begin

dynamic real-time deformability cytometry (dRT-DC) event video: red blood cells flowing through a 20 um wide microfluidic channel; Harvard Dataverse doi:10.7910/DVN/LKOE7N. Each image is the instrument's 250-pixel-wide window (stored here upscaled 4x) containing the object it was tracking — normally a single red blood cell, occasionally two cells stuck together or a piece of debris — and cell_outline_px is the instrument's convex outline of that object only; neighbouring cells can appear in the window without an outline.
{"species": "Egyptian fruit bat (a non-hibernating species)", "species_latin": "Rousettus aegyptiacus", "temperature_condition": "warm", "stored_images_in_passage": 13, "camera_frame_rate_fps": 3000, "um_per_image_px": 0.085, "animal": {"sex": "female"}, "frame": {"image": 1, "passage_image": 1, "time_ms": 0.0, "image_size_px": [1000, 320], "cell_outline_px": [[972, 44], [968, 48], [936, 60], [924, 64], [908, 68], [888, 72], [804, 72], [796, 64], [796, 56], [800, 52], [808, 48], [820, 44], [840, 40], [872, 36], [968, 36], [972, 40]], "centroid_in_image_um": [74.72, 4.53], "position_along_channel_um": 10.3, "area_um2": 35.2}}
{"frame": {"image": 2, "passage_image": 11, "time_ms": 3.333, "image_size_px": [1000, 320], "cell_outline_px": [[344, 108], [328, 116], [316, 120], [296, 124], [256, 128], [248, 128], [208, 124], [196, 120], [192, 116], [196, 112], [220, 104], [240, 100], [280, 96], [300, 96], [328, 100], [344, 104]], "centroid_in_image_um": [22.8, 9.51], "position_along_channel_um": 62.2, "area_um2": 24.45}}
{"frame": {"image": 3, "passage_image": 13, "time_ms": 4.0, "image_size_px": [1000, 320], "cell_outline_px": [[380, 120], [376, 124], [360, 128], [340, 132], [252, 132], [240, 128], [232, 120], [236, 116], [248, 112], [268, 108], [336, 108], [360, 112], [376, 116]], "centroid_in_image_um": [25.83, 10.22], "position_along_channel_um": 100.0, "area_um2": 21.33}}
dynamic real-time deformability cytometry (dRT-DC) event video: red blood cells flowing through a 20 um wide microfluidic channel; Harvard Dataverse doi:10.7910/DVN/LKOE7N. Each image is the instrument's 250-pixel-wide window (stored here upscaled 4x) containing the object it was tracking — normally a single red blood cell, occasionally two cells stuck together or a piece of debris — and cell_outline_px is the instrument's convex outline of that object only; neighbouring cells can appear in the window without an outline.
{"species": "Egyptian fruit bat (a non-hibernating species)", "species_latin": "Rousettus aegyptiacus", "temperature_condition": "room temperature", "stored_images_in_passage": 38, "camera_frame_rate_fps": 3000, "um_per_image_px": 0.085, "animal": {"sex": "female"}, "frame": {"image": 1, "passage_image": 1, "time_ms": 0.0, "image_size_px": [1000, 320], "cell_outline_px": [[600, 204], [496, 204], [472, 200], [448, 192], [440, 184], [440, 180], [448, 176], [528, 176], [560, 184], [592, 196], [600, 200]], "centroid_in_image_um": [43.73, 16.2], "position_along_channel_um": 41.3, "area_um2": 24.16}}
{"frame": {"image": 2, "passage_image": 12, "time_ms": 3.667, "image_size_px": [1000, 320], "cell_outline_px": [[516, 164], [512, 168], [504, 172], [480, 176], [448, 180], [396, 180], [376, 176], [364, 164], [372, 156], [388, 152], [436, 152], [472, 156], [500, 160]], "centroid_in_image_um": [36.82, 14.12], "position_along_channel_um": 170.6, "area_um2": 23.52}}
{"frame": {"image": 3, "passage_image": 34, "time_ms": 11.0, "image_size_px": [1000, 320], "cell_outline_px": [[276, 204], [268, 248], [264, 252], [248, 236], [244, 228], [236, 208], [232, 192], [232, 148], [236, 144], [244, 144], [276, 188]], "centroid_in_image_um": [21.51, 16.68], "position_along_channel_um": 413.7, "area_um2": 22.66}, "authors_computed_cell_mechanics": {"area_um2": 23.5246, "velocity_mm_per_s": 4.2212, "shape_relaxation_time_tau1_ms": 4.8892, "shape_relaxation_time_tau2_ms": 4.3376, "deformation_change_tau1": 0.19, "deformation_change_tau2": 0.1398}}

end

Directive = Please output the entries above, every line exactly as it reads.

Full solution =
dynamic real-time deformability cytometry (dRT-DC) event video: red blood cells flowing through a 20 um wide microfluidic channel; Harvard Dataverse doi:10.7910/DVN/LKOE7N. Each image is the instrument's 250-pixel-wide window (stored here upscaled 4x) containing the object it was tracking — normally a single red blood cell, occasionally two cells stuck together or a piece of debris — and cell_outline_px is the instrument's convex outline of that object only; neighbouring cells can appear in the window without an outline.
{"species": "Egyptian fruit bat (a non-hibernating species)", "species_latin": "Rousettus aegyptiacus", "temperature_condition": "warm", "stored_images_in_passage": 13, "camera_frame_rate_fps": 3000, "um_per_image_px": 0.085, "animal": {"sex": "female"}, "frame": {"image": 1, "passage_image": 1, "time_ms": 0.0, "image_size_px": [1000, 320], "cell_outline_px": [[972, 44], [968, 48], [936, 60], [924, 64], [908, 68], [888, 72], [804, 72], [796, 64], [796, 56], [800, 52], [808, 48], [820, 44], [840, 40], [872, 36], [968, 36], [972, 40]], "centroid_in_image_um": [74.72, 4.53], "position_along_channel_um": 10.3, "area_um2": 35.2}}
{"frame": {"image": 2, "passage_image": 11, "time_ms": 3.333, "image_size_px": [1000, 320], "cell_outline_px": [[344, 108], [328, 116], [316, 120], [296, 124], [256, 128], [248, 128], [208, 124], [196, 120], [192, 116], [196, 112], [220, 104], [240, 100], [280, 96], [300, 96], [328, 100], [344, 104]], "centroid_in_image_um": [22.8, 9.51], "position_along_channel_um": 62.2, "area_um2": 24.45}}
{"frame": {"image": 3, "passage_image": 13, "time_ms": 4.0, "image_size_px": [1000, 320], "cell_outline_px": [[380, 120], [376, 124], [360, 128], [340, 132], [252, 132], [240, 128], [232, 120], [236, 116], [248, 112], [268, 108], [336, 108], [360, 112], [376, 116]], "centroid_in_image_um": [25.83, 10.22], "position_along_channel_um": 100.0, "area_um2": 21.33}}
dynamic real-time deformability cytometry (dRT-DC) event video: red blood cells flowing through a 20 um wide microfluidic channel; Harvard Dataverse doi:10.7910/DVN/LKOE7N. Each image is the instrument's 250-pixel-wide window (stored here upscaled 4x) containing the object it was tracking — normally a single red blood cell, occasionally two cells stuck together or a piece of debris — and cell_outline_px is the instrument's convex outline of that object only; neighbouring cells can appear in the window without an outline.
{"species": "Egyptian fruit bat (a non-hibernating species)", "species_latin": "Rousettus aegyptiacus", "temperature_condition": "room temperature", "stored_images_in_passage": 38, "camera_frame_rate_fps": 3000, "um_per_image_px": 0.085, "animal": {"sex": "female"}, "frame": {"image": 1, "passage_image": 1, "time_ms": 0.0, "image_size_px": [1000, 320], "cell_outline_px": [[600, 204], [496, 204], [472, 200], [448, 192], [440, 184], [440, 180], [448, 176], [528, 176], [560, 184], [592, 196], [600, 200]], "centroid_in_image_um": [43.73, 16.2], "position_along_channel_um": 41.3, "area_um2": 24.16}}
{"frame": {"image": 2, "passage_image": 12, "time_ms": 3.667, "image_size_px": [1000, 320], "cell_outline_px": [[516, 164], [512, 168], [504, 172], [480, 176], [448, 180], [396, 180], [376, 176], [364, 164], [372, 156], [388, 152], [436, 152], [472, 156], [500, 160]], "centroid_in_image_um": [36.82, 14.12], "position_along_channel_um": 170.6, "area_um2": 23.52}}
{"frame": {"image": 3, "passage_image": 34, "time_ms": 11.0, "image_size_px": [1000, 320], "cell_outline_px": [[276, 204], [268, 248], [264, 252], [248, 236], [244, 228], [236, 208], [232, 192], [232, 148], [236, 144], [244, 144], [276, 188]], "centroid_in_image_um": [21.51, 16.68], "position_along_channel_um": 413.7, "area_um2": 22.66}, "authors_computed_cell_mechanics": {"area_um2": 23.5246, "velocity_mm_per_s": 4.2212, "shape_relaxation_time_tau1_ms": 4.8892, "shape_relaxation_time_tau2_ms": 4.3376, "deformation_change_tau1": 0.19, "deformation_change_tau2": 0.1398}}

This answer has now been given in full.